Each time series is different
Unfortunately, when you are confronted with real-world data, you quickly realize that you never face twice the same kind of data, especially when you are dealing with time-series.
This implies that there is no single solution for building accurate models giving precise predictions.
However, there are a few characteristics that can easily be identified and exploited to help you converge faster to the right model.
When people think of time-series, they usually take for granted that these are smooth, continuous data. Let’s face the truth: life is not that simple.
Take for instance data collected on wind turbines. Some turbines do no record data when there is no wind, to save power. Or as this is usually the case with wind turbines, they are located in low populated areas where the connection to the internet isn’t stable. Connection losses are common, leading to gaps in data.

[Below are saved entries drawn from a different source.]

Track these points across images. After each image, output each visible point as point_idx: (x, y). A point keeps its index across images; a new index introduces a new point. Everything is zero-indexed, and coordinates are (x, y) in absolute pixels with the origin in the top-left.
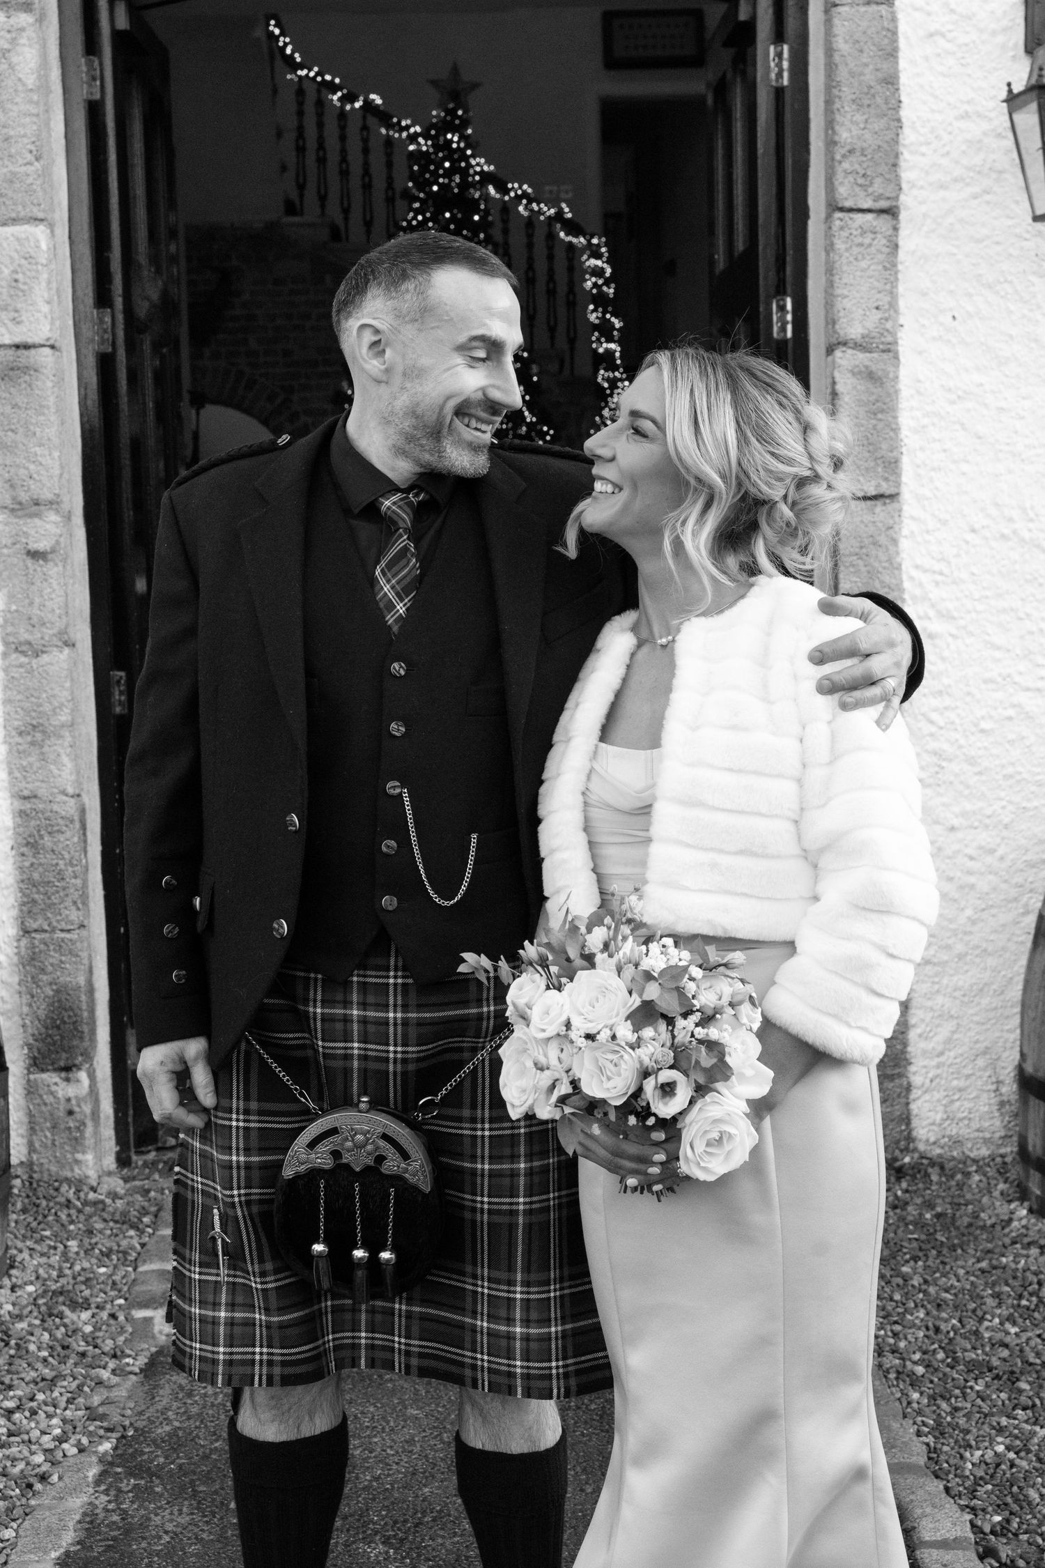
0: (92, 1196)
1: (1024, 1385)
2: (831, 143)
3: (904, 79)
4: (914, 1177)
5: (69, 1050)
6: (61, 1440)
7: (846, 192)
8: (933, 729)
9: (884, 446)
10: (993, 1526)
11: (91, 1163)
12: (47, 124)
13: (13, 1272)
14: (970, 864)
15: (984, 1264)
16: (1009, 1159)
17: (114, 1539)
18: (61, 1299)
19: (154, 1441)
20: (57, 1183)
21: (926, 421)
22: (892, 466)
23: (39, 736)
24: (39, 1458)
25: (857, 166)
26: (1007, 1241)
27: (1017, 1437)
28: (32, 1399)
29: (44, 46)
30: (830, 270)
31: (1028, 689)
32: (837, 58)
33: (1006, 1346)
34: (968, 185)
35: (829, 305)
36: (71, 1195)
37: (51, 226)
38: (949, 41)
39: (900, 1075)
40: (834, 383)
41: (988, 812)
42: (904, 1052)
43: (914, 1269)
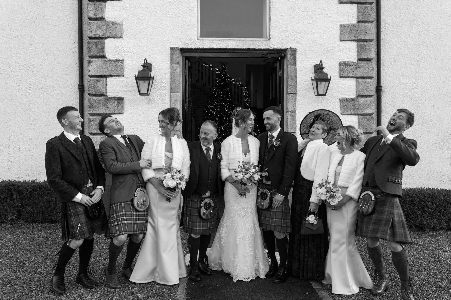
2: (287, 84)
3: (297, 76)
7: (289, 91)
9: (294, 126)
12: (180, 79)
22: (295, 128)
25: (291, 88)
29: (180, 69)
30: (287, 101)
32: (288, 73)
34: (306, 90)
35: (287, 106)
37: (180, 93)
38: (304, 71)
40: (287, 117)
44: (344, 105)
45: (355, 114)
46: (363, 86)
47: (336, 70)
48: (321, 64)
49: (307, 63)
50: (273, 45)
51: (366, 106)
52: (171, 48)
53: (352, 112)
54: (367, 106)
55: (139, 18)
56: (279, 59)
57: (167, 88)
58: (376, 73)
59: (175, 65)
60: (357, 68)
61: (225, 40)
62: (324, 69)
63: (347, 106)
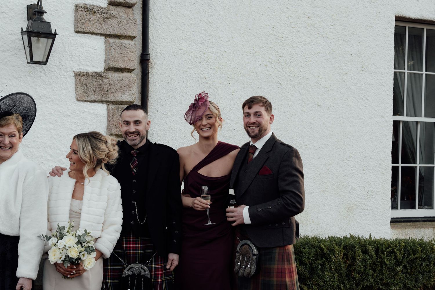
34: (11, 52)
38: (7, 15)
44: (82, 84)
45: (102, 102)
46: (117, 51)
47: (69, 19)
48: (39, 4)
51: (121, 87)
53: (97, 97)
54: (124, 88)
58: (142, 30)
60: (106, 18)
62: (45, 14)
63: (88, 86)
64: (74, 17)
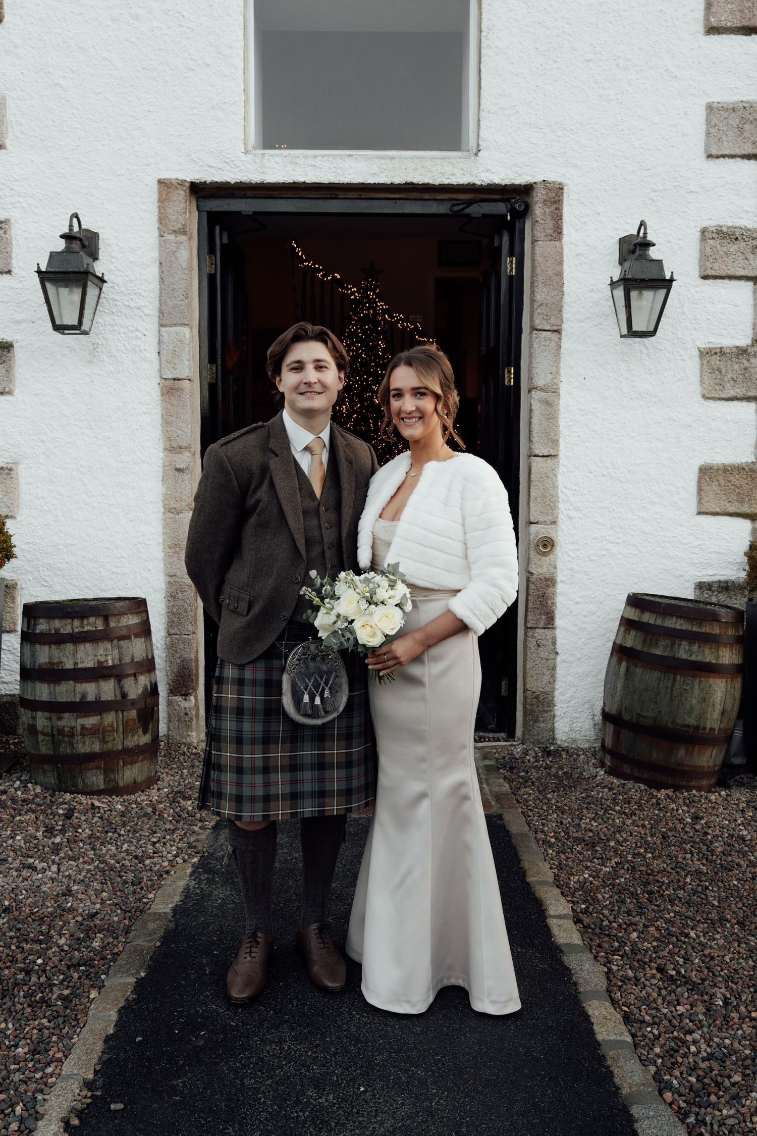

Dealing with non-continuous data can not be done with the same kind of models than continuous ones. ARIMA, SARIMA, Exponential Smooth might not work. Gradient Boosting methods like CatBoost are good alternatives in these cases.
Time independent data
Another aspect to consider when dealing with time-series is that it is generally required to add exogenous, time-independent data in the model to achieve a high level of precision.
The question is then how to integrate those time-independent data into a time-based model? The short answer is that it’s not always necessary to relies on a time-based model to achieve a good precision level. In these cases, a good preprocessing to extract time-related features and regression algorithms like SVM can give good results.
Another obvious point to account for is the amount of data you are dealing with. You won’t be able to train LSTM neural networks with only a few hundred data points. Neural Networks need much more data.
Additionally, you’ll have to consider the stationarity of your data: i.e. is the average and the deviation of the quantity to predict changing with time? If it’s the case, it might be necessary to preprocess your data, usually using time differentiation to ensure that it is the case.
So, how do I pick the right model?
You can use the simple diagram below. It relies on our experience on the subject and summarizes the selection of the right model depending on the nature of your data:
This is a good starting point to get a decent model. Going further, and reaching higher levels of precision will require a much more complex approach, mixing various models trained on previously built clusters. Or use large neural networks, architectured to automatically identify these clusters, and engineer the best features.
By combining all these steps in a single, global optimization problem, you will no longer have to choose for a model.